Terughoudende banken
De voorbije weken werden allerlei voorstellen gelanceerd om de financiering te realiseren. De ene keer ging het over een defensiebon naar analogie van de staatsbon, waarop particulieren zouden kunnen intekenen. Daarnaast was er sprake van het buiten de begroting houden van een deel van de defensie-uitgaven.
En dan is er het Defensiefonds, dat gebruikt zou worden voor militaire investeringen en beheerd wordt door de Federale Participatiemaatschappij (FPIM). Het fonds moet worden gespijsd met de verkoop van overheidsparticipaties en de inkomsten uit dividenden. FPIM neemt dan participaties in bedrijven die zowel zuiver militair actief zijn als in dual use (militaire en burgerlijke producten). Het Defensiefonds zou niet alleen welkom zijn omdat de federale overheid om geld verlegen zit. Het is ook deels een oplossing voor de defensiesector die in de zoektocht naar investeringsmiddelen nog altijd op een njet botst bij de banken. Tot nu toe beschouwen die het verlenen van kredieten aan defensiebedrijven moreel laakbaar, net als de begeleiding van fusies en overnames in de sector.

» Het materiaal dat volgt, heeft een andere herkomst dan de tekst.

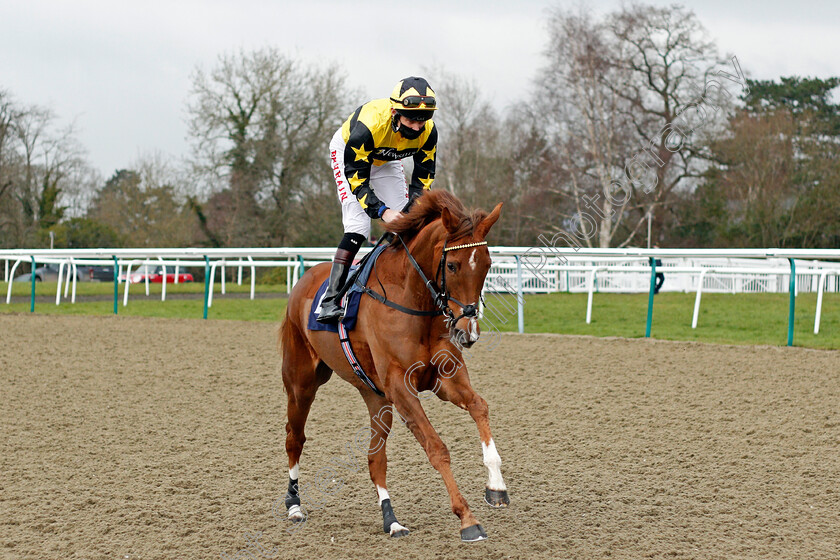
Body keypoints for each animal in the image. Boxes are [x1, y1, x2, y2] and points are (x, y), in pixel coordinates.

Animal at [278, 190, 508, 540]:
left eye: (487, 265)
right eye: (452, 265)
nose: (467, 332)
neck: (412, 299)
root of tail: (304, 280)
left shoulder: (444, 378)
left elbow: (479, 406)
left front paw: (496, 485)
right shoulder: (402, 386)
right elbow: (436, 447)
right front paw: (467, 518)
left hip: (376, 396)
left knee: (375, 460)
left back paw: (392, 519)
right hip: (301, 383)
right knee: (295, 437)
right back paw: (294, 504)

Vorig jaar nam het Waalse John Cockerill Defense, een belangrijke leverancier van pantsertorens voor lichte tanks en van geschuts- en simulatiesystemen, het Franse Arquus over voor meer dan 200 miljoen euro. Arquus is een Franse leverancier van militaire voertuigen. Een rendabel mandaat, maar geen enkele Belgische bank wou die overname steunen. Men moest zich wenden tot Franse banken. De financiële sector blijft zeer terughoudend. Activiteiten als factoring en korte kredietlijnen voor bedrijven die zeer winstgevend zijn voor banken: ook daar doet men niet aan mee als er militaire bedrijven bij betrokken zijn. FPIM kan voor de middelen zorgen die de banken maar ook private-equityspelers voorlopig niet ter beschikking stellen.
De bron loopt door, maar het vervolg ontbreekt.